In describing a “hidden financial relationship” between Brandman and Mitchell, the complaint also draws attention Springboard STG Fund I. That’s where Brandman reported on documents that he bought stock in the investment fund on October 18, 2018 with an assessed fair market value between $2,000 and $10,000.
Incorporated in Delaware but with an Irvine office listed, the document trail for Springboard STG Fund I leads back to Mitchell. “According to the U.S. Securities and Exchange Commission, this ‘investment fund’ is controlled by a venture capital firm founded by Mitchell,” the complaint states.
Brandman disputes that the investment should’ve been grounds for recusing from the vote, something he voluntarily brought up to be vetted. “The stock…was immaterial to Mr.
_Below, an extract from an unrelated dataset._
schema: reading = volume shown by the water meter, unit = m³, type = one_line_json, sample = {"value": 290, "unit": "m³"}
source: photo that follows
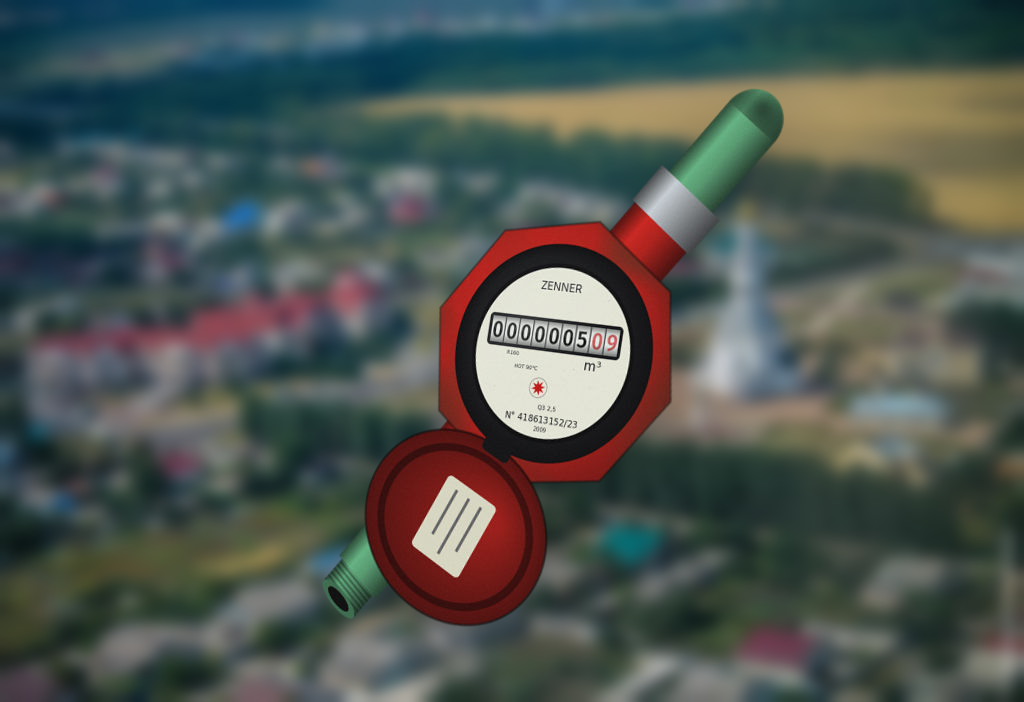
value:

Bahu’s project or any votes on it,” Brandman writes the Weekly. “Furthermore, I asked City Attorney Rob Fabela for guidance prior to the meeting, and he advised me that there was no conflict. There has been absolutely nothing inappropriate about my conduct or relationship with Mr. Mitchell.”
Fabela confirmed the conversation. “Based on the inquiry from the council member, it did not appear to be a clear recusable conflict under Fair Political Practice Commissions regulations regarding materiality,” he says in a statement to the Weekly.
Tying the relationship between Brandman and Mitchell closer still, Roberts points to the policy where council members are allowed to distribute an allotment of tickets to events at Honda Center and Angel Stadium under assigned public purposes. The complaint notes Mitchell and Southern California Group donated $4,000 to Brandman’s 2018 election campaign. Shortly after winning election, city documents suggest councilman Trevor O’Neil agreed to release his allotment to Brandman in reserving four concert tickets worth $1,000 for Mitchell to attend Elton John’s farewell tour at the Honda Center in September.
Only, Brandman reported the distribution on the 802 disclosure form as having gone to the Anaheim Police Association as a non-profit. Mitchell is a consultant for various police associations, including in Anaheim, but isn’t the Anaheim Police Association. The complaint asks the OCDA to investigate whether or not Brandman gave tickets to Mitchell but reported them under the Anaheim Police Association to shield the distribution from scrutiny as a felonious falsification.
Mitchell didn’t respond to a Weekly request for comment about the concert, but Brandman freely answered the questions surrounding it.
“Tickets were donated to the Anaheim Police Association and picked up on their behalf by Mr. Mitchell,” he writes. “On their behalf, he does significant volunteer work in our community, advocating for public safety and raising funds for the Anaheim Police Survivors and Scholarship Fund. This is good work, by a good organization, and for a noble cause. I have no qualms about supporting that.”
The ticket policy does outline a public purpose for ticket giving in attracting or rewarding volunteerism. Only, Mitchell received his concert tickets under the public purpose of the Anaheim Police Association as a nonprofit and not by name as a volunteer, something Roberts feels he shouldn’t be alone in umbrage over.
“There are hundreds of people in Anaheim who do significant volunteer work,” says Roberts. “Some teach children how to read. Others help the elderly. What does Brandman do? He gives $1,000 worth of free concert tickets to a lobbyist friend who lives in a three-million dollar house in Yorba Linda. Anaheim taxpayers should be outraged over this.”
Updated with quote from Anaheim city attorney Robert Fabela.